BARAGA - Some of the biggest, baddest looking guys around came to the Baraga Area Schools library Tuesday, and they were there to teach students about bullying.
How to prevent and stand up against bullying, that is.
The men, athletes and musicians from the STAND Strength Team, got students' attention with feats of strength such as breaking baseball bats over their knees and tearing big-city telephone books in half, and held it with a positive message focused on self-respect, respect for others and standing up to bullies without resorting to violence.
The team had performed before a school assembly on Monday. On Tuesday they talked with smaller classes of fourth through eighth-graders. They'll be in the L'Anse Area Schools today, and making several Houghton County stops later in the week.
"A lot of us have already been bullied or labeled, told you'll never amount to anything," STAND road manager Mike Devantier told an eighth-grade class. "The world is like that. Don't listen to the lies. You are unique. You each have something you want to offer."
Devantier asked students to share their own stories about bullying, and heard one student's memory of a day when "this guy, way older, came and took my shoes, filled them with sand and threw them into the weeds."
Devantier explained that while the natural reaction to that was probably anger, it's important not to let that anger drive a person into their own negative actions.
"We don't want you to hate that bully. That's what he thrives on," Devantier said.
On the other hand, he said. you shouldn't let yourself be taken advantage of.
"You have to confront a bully at times, not physically, but with words and with numbers," he said. "If you don't stand for something, you'll fall for anything."
STAND founder Terry "Shrek" Nalian expanded on that idea with seven anti-bullying principles he asked each student to adopt, which included not bullying others, showing respect for everyone, standing up for others being bullied, getting an adult to stop bullying situations, and influencing others to act respectfully as well.
"This is how you become a world-changer," he told the students.
Eighth-grader Joey Roy said after the program he thought it would help students in the school treat each other better.
"They really do a good job of explaining how you should treat someone how they would want to be treated," he said, as well as "how bullies feel, and why they're like that."
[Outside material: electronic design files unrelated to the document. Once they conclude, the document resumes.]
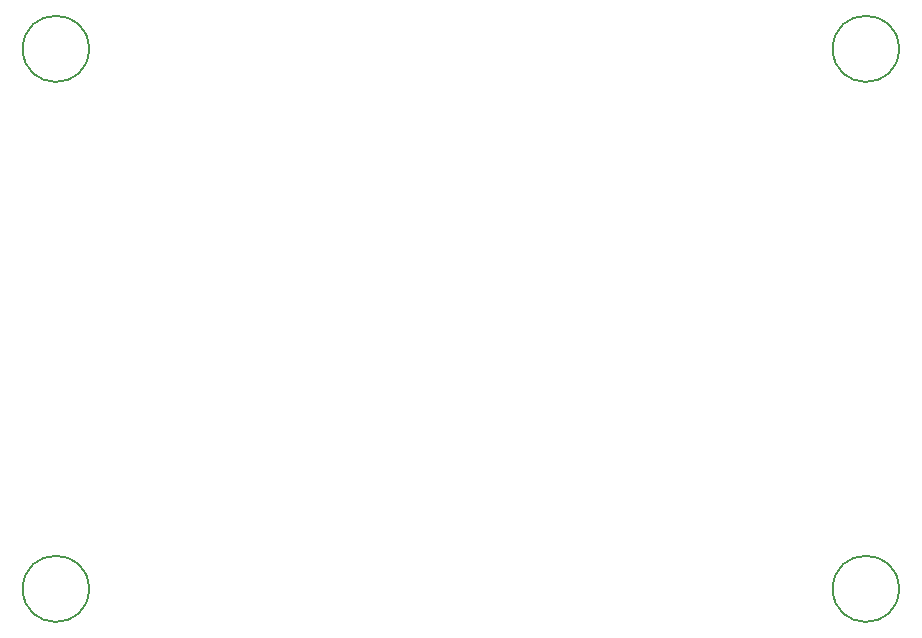
<source format=gbr>
%TF.GenerationSoftware,KiCad,Pcbnew,6.0.2+dfsg-1*%
%TF.CreationDate,2023-01-22T10:21:04-05:00*%
%TF.ProjectId,dragon-light-panel,64726167-6f6e-42d6-9c69-6768742d7061,rev?*%
%TF.SameCoordinates,Original*%
%TF.FileFunction,Other,Comment*%
%FSLAX46Y46*%
G04 Gerber Fmt 4.6, Leading zero omitted, Abs format (unit mm)*
G04 Created by KiCad (PCBNEW 6.0.2+dfsg-1) date 2023-01-22 10:21:04*
%MOMM*%
%LPD*%
G01*
G04 APERTURE LIST*
%ADD10C,0.150000*%
G04 APERTURE END LIST*
D10*
%TO.C,H3*%
X58680000Y-43180000D02*
G75*
G03*
X58680000Y-43180000I-2800000J0D01*
G01*
%TO.C,H2*%
X58680000Y-88900000D02*
G75*
G03*
X58680000Y-88900000I-2800000J0D01*
G01*
%TO.C,H1*%
X127260000Y-43180000D02*
G75*
G03*
X127260000Y-43180000I-2800000J0D01*
G01*
%TO.C,H4*%
X127260000Y-88900000D02*
G75*
G03*
X127260000Y-88900000I-2800000J0D01*
G01*
%TD*%
M02*

</source>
Roy's teacher, Lisa Collins, said the STAND team got students to share and begin to learn from experiences they normally keep to themselves.
"For some students to give their stories, that's a lot. We don't have that in the classroom," she said, adding that "every school needs to have opportunities like these. It makes not only the bullies aware, but everyone."
Nalian, who founded STAND about 15 years ago, said the team has focused on a variety of youth issues over the years before turning to bullying when it became a national priority. STAND now has two teams of performers, and makes over 300 appearances a year.
He said his dedication to children comes from his own unhappy childhood, when he was shunted into special education classrooms and told he was functionally illiterate, functionally retarded, and never likely to amount to anything. At home, he lived in an abusive household, with a violent, alcoholic father.
When he was finally able to rise above these challenges, he said, he dedicated himself to helping others.
"I was beaten and bullied, and that's why I do what I do," he said.
Baraga third- through 12th-grade principal John Young said he feels Baraga has made progress against bullying in recent years, with special events like the STAND program complementing a state reading and behavior program and one-on-one mentoring programs to improve the school culture.
The Baraga Community Foundation and its Youth Advisory Committee have played a big part in that improvement, he said. The Community Foundation sponsors and organizes the STAND events, and the YAC "has made it their mission to really be involved in peer-to-peer mentoring," he said.
Eric "Santiago" Miller, who performs with STAND's Beforethethrone band, said he sees himself making a positive difference with the group.
"Every day I see someone moved to tears," he said.
Matthew "Animal" Luke, perhaps STAND's top bat-breaker and phone book ripper, said he's seen all sides of bullying - a victim as a small child, later an unhappy bully himself, and finally as part of the solution.
"I've learned you can get farther in life making right choices than being negative and making bad choices," he said.